Com a entrada do pecado, tudo muda, se transforma e começa a se deteriorar. O suor agora é constante, as dores fazem já parte da vida, o cansaço é frequente, o sono já não é tão reparador, a comida faz mal, e os defeitos são passados de geração a geração. O homem pecou contra Deus na alma, pois é a sede do sentimento, e o resultado disso foi o afastamento espiritual de Deus com o homem e o homem sentiu tudo isso em seu corpo. Foi uma guerra que se iniciou e que dura até hoje. Assim, os filósofos e estudiosos têm debatido essa questão tão importante.
Assim o corpo sempre foi uma espécie de depósito de nossas mazelas, o resultado de nossas escolhas, quer para o bem, quer para o mal. Assim a vida foi sendo deturpada com assassinatos, como de Caim para com Abel e de Lameque para alguém que o ‘pisou’ (Gn.4.23). Chegamos ao absurdo de homens sacrificarem os corpos de seus próprios filhos em holocausto aos deuses (2Cr.28.1-3).
Na Filosofia, para Epicuro, o verdadeiro bem é o prazer; mas seu hedonismo tem um caráter todo particular. Epicuro identificou expressamente o máximo prazer com a ausência de dor. E, sempre tomando distância dos Cirenaicos, considera os prazeres (e as dores) da alma superiores aos do corpo. Com efeito, a alma sofre também por causa das experiências passadas e por causa das futuras, enquanto o corpo sofre apenas por aquelas presentes. A ausência da dor, tanto em relação a alma (ataraxia) como em relação ao corpo (aponia), e considerada como sumo prazer, porque é o único que não pode crescer ulteriormente e, portanto, não pode nos deixar insatisfeitos. Essa é a filosofia da mente pós-moderna. Hoje, o que mais importa é o prazer acima de tudo, a dor não tem espaço e eu acredito que o verdadeiro crescimento vem apenas com a resiliência em relação ao sofrimento.
Como diria Salomão: ‘não há nada de novo debaixo do céu’. A sociedade na cidade de Corinto já sofria com esses mesmos males. O comentarista DAS Lições Bíblicas, Silas Queiroz, ressalta: “Uma das características de Corinto era a licenciosidade, a busca desenfreada por prazeres carnais, inclusive estimulada pelos cultos pagãos que expunham e exploravam o corpo. O quadro de bestialidade era mais acentuado do que em outras cidades da região em razão de Corinto, como cidade portuária e de grande fluxo comercial, abrigar diversas culturas. Leon Morris, comentarista bíblico, retrata bem esse cenário e menciona que, na cidade, era comum a concentração de gregos, latinos, sírios, egípcios e judeus, que, além de cuidar de negócios, se entregavam às diversões e a todo tipo de luxúria que Corinto oferecia, além de envolverem-se em brigas”.

++++

Prossiga o texto sobre o corpo e o pecado a partir de sua última frase. O material apresentado a seguir é independente do texto.

• **Material fornecido**:
++++

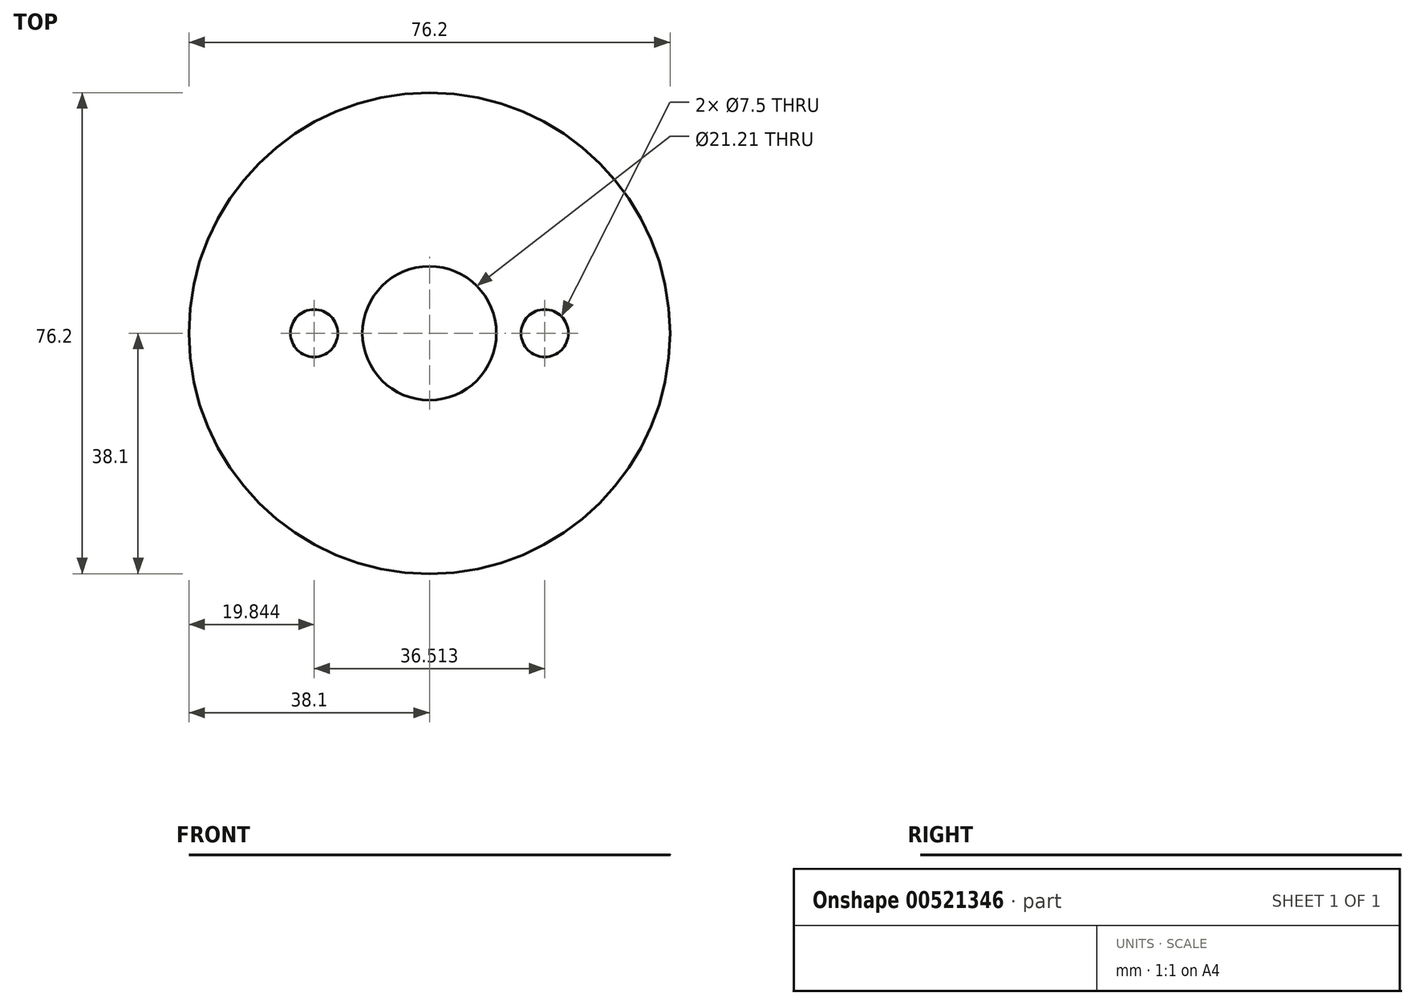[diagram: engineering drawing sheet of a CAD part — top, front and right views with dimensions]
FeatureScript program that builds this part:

++++

• **Resposta à tarefa**:
Morris usa a expressão “licenciosidade proverbial” para sintetizar o degradante nível moral de Corinto, cujos habitantes “eram pronunciadamente propensos a satisfazer os seus desejos, fossem de que espécie fossem”. Qualquer semelhança com hoje em dia não é mera coincidência. Segundo o escritor Craig Keener, autor do maior comentário de Atos que existe com 5.000 páginas, o histórico da antiga Corinto (dos tempos do Império Grego) era de “culto à prostituição” e, segundo Keener, essa reputação permanecia na Corinto dos dias de Paulo (tempos do Império Romano), já que escritos posteriores registram a associação de Corinto com o prazer sexual e a com a lascívia, apontando que Afrodite, junto com Poseidon, continuaram a ser uma das principais divindades gregas adoradas na cidade. Citando A. M. Hunter, Morris recorda que o conceito de Corinto era tão vil que o termo “corintianizar” era usado com o sentido de “ir para o diabo”.
O corpo como propriedade e habitação divina
Se a queda do homem no pecado afetou o ser humano por inteiro (corpo, alma e espírito), a redenção através do sacrifício de Jesus Cristo não poderia alcançar apenas a parte imaterial do homem, mas também o corpo (1Co.6.20). Deus salvou o homem integralmente, ou seja, uma salvação completa ao homem todo. Segundo o pastor Silas Queiroz “Como seres integrais, pertencemos a Deus no espírito, na alma e no corpo. Este, aliás, é, literalmente, templo e santuário; morada de Deus, como Jesus prometera aos discípulos (Jo.14.16,17).
É importante observar a mudança de condição que Jesus prenunciava. A expressão “habita convosco e estará em vós” indica dois estados distintos. Antes da morte e ressurreição de Jesus, os discípulos tinham a presença do Espírito com eles. Depois passaram a tê-lo dentro deles pela experiência da regeneração (Jo.20.22), como acontece com todos os que nascem de novo (Jo.3.3-8; Tt.3.4-7; 1Pe.1.23). Essa mudança de condição já havia sido mencionada por Jesus em João 7.37-39. Com a sua glorificação, Jesus conquistou o poder de outorgar o Espírito Santo a todos os que nEle creem, como um selo de propriedade e habitação. Isso não deixa dúvida da necessidade que temos de consagrarmo-nos por inteiro”. Eu estou falando sobre santificação.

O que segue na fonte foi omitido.